ただ、胸の奥で、自分の影が笑うように囁く。
涙がひと筋落ちる。
罪悪感と渇望が混ざった涙。
自分でも制御できない感情に、遥はただ体を丸めて耐えるしかなかった。
「……嫌われたくない……でも……怖い」
その言葉が、夜の闇に溶けて消えていく。
けれど、微かに残った温もりもある。
日下部の手の感触ではない。
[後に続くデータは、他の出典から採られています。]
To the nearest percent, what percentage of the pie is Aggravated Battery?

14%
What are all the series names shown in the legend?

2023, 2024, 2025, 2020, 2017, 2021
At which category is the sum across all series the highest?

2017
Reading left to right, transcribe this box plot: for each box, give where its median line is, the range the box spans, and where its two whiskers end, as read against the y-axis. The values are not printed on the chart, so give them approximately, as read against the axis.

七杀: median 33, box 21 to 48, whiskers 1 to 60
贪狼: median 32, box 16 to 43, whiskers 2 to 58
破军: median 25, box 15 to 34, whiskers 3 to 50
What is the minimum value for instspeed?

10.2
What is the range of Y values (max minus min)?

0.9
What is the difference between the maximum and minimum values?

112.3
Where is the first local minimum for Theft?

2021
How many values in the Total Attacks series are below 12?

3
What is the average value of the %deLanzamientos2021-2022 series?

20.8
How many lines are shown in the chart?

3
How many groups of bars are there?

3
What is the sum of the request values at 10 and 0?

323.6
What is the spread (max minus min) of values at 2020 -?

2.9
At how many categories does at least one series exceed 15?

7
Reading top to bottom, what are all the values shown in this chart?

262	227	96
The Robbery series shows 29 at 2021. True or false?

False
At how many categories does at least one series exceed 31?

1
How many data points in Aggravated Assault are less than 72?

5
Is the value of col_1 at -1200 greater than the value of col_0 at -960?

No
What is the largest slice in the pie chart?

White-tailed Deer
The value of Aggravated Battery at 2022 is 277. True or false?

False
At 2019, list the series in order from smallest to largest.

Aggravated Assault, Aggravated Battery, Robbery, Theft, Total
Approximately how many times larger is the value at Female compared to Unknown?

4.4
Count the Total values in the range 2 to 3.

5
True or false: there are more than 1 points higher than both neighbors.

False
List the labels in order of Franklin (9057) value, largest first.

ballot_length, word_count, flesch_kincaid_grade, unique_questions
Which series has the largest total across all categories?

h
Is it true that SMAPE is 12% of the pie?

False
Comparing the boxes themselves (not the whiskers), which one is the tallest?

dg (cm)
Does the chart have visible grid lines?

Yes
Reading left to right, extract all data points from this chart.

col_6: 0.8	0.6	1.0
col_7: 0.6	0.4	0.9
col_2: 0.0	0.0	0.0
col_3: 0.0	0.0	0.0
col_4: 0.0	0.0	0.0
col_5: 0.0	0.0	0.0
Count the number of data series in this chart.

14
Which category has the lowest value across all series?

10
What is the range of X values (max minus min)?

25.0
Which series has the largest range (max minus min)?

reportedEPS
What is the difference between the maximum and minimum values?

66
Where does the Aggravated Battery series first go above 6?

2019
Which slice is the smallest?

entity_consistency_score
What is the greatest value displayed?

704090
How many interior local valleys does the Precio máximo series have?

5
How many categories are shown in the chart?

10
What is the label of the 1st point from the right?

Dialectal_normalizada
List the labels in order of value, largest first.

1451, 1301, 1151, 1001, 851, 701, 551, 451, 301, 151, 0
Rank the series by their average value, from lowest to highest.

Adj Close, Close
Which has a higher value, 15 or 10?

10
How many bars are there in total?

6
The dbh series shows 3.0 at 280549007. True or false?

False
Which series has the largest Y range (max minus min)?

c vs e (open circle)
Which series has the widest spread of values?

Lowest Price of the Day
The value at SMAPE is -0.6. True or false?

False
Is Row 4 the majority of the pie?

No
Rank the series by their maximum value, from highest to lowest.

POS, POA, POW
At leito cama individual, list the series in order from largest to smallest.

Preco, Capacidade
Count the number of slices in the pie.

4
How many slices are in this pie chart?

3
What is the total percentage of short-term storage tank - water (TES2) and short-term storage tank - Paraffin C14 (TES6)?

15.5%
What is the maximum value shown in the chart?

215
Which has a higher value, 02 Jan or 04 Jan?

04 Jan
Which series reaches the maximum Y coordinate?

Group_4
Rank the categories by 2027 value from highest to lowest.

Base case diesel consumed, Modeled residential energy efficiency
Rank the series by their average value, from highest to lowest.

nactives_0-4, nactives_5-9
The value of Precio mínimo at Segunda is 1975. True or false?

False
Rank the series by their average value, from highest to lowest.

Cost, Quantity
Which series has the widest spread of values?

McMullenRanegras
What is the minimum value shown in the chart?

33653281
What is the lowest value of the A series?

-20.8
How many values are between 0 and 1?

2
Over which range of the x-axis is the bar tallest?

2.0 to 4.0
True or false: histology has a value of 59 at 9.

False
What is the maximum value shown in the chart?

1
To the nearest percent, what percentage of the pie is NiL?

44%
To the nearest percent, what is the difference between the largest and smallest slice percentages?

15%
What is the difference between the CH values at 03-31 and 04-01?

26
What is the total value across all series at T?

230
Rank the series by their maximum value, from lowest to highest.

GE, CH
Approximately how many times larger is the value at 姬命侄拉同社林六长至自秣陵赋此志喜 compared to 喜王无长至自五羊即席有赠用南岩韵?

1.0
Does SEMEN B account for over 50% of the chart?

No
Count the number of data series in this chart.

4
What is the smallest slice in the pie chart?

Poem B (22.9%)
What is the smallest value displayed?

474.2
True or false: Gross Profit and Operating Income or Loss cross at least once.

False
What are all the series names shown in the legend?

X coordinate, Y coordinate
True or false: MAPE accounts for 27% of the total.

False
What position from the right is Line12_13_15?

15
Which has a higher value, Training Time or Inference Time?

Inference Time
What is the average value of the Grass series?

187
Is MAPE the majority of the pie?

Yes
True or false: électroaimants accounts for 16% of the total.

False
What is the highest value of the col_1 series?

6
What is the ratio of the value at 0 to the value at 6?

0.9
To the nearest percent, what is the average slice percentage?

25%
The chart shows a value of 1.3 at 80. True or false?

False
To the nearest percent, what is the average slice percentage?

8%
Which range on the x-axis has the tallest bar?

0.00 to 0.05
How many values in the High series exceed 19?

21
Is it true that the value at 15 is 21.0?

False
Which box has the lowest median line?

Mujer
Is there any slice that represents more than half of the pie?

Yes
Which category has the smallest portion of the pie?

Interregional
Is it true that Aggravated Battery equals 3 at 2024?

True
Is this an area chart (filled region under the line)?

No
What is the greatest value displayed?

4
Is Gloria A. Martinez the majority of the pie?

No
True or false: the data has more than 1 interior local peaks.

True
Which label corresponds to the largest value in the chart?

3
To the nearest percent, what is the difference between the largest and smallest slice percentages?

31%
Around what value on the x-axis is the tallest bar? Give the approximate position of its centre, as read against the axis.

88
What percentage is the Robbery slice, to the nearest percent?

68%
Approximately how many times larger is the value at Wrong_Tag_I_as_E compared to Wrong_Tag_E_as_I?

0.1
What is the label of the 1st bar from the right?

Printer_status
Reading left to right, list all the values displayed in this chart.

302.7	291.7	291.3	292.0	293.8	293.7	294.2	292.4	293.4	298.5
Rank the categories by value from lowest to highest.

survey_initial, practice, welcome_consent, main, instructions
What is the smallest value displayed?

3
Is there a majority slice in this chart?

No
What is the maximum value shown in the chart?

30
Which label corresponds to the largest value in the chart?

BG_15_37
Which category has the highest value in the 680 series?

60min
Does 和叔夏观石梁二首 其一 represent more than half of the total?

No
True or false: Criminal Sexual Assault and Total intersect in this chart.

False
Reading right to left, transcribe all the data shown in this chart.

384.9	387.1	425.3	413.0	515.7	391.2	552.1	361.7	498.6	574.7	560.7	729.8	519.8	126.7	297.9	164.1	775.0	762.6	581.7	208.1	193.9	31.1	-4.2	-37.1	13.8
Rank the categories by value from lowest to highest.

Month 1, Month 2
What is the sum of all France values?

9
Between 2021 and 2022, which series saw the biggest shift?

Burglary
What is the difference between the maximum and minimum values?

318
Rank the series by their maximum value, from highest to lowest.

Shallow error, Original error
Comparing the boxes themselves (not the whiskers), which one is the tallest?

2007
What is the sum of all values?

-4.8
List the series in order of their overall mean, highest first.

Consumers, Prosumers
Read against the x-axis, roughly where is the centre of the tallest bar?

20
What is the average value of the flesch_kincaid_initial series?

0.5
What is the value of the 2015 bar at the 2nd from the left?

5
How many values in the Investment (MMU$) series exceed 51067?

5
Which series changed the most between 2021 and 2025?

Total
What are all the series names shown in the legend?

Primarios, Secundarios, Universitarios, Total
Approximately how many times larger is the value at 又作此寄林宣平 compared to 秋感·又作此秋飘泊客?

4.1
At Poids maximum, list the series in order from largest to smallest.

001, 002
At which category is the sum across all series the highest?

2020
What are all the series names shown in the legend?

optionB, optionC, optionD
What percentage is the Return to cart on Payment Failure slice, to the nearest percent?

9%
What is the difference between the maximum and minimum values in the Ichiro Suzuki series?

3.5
声のトーンでもない。
ただ、そこにいてくれるという事実だけが、胸を揺さぶる。
「……受け入れられない自分も……少しだけ……」
少しだけ、心が日下部に寄る感覚。
でも、怖さは消えない。
無償のものを信じられない自分、壊れることを恐れる自分、試さずにはいられない自分。
それでも、少しだけ、その優しさを拒否せずに感じられる瞬間があった。
遥は目を閉じ、深く息を吐く。
今日という普通の一日が、どれほど心を揺さぶったのか。
胸の痛みも、揺れる心も、すべてを抱えたまま、夜は静かに更けていった。